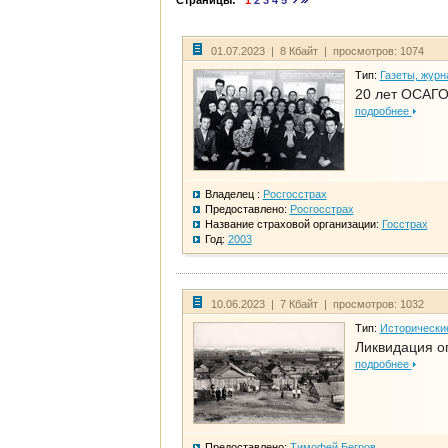
Страницы:
1
2
3
4
5
01.07.2023 | 8 Кбайт | просмотров: 1074
Тип:
Газеты, журн
20 лет ОСАГО
подробнее
Владелец :
Росгосстрах
Предоставлено:
Росгосстрах
Название страховой организации:
Госстрах
Год:
2003
10.06.2023 | 7 Кбайт | просмотров: 1032
Тип:
Исторически
Ликвидация ог
подробнее
Предоставлено:
Тимофей Бегров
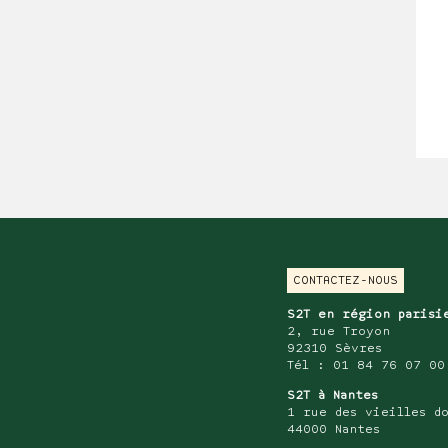
CONTACTEZ-NOUS
S2T en région paris
2, rue Troyon
92310 Sèvres
Tél : 01 84 76 07 00
S2T à Nantes
1 rue des vieilles d
44000 Nantes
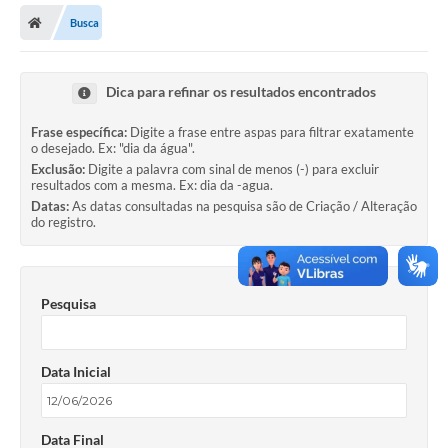
Busca
Licitações / PCA
Concessão Pública
Dica para refinar os resultados encontrados
Transparência
Frase específica:
Digite a frase entre aspas para filtrar exatamente
o desejado. Ex: "dia da água".
Legislação
Exclusão:
Digite a palavra com sinal de menos (-) para excluir
resultados com a mesma. Ex: dia da -agua.
Contratos
Datas:
As datas consultadas na pesquisa são de Criação / Alteração
do registro.
Galeria de Fotos
Ouvidoria
Pesquisa
Arquivos para Download
Carta de Serviços
Data Inicial
Notícias
Obras
Data Final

Exercise instructions: Please copy the data from its first line through the line containing "44000 Nantes", substituting "далее" for "подробнее" and leaving everything else unchanged. Omit the pictures from your answer.

Reply:
Страницы:
1
2
3
4
5
01.07.2023 | 8 Кбайт | просмотров: 1074
Тип:
Газеты, журн
20 лет ОСАГО
далее
Владелец :
Росгосстрах
Предоставлено:
Росгосстрах
Название страховой организации:
Госстрах
Год:
2003
10.06.2023 | 7 Кбайт | просмотров: 1032
Тип:
Исторически
Ликвидация ог
далее
Предоставлено:
Тимофей Бегров
CONTACTEZ-NOUS
S2T en région paris
2, rue Troyon
92310 Sèvres
Tél : 01 84 76 07 00
S2T à Nantes
1 rue des vieilles d
44000 Nantes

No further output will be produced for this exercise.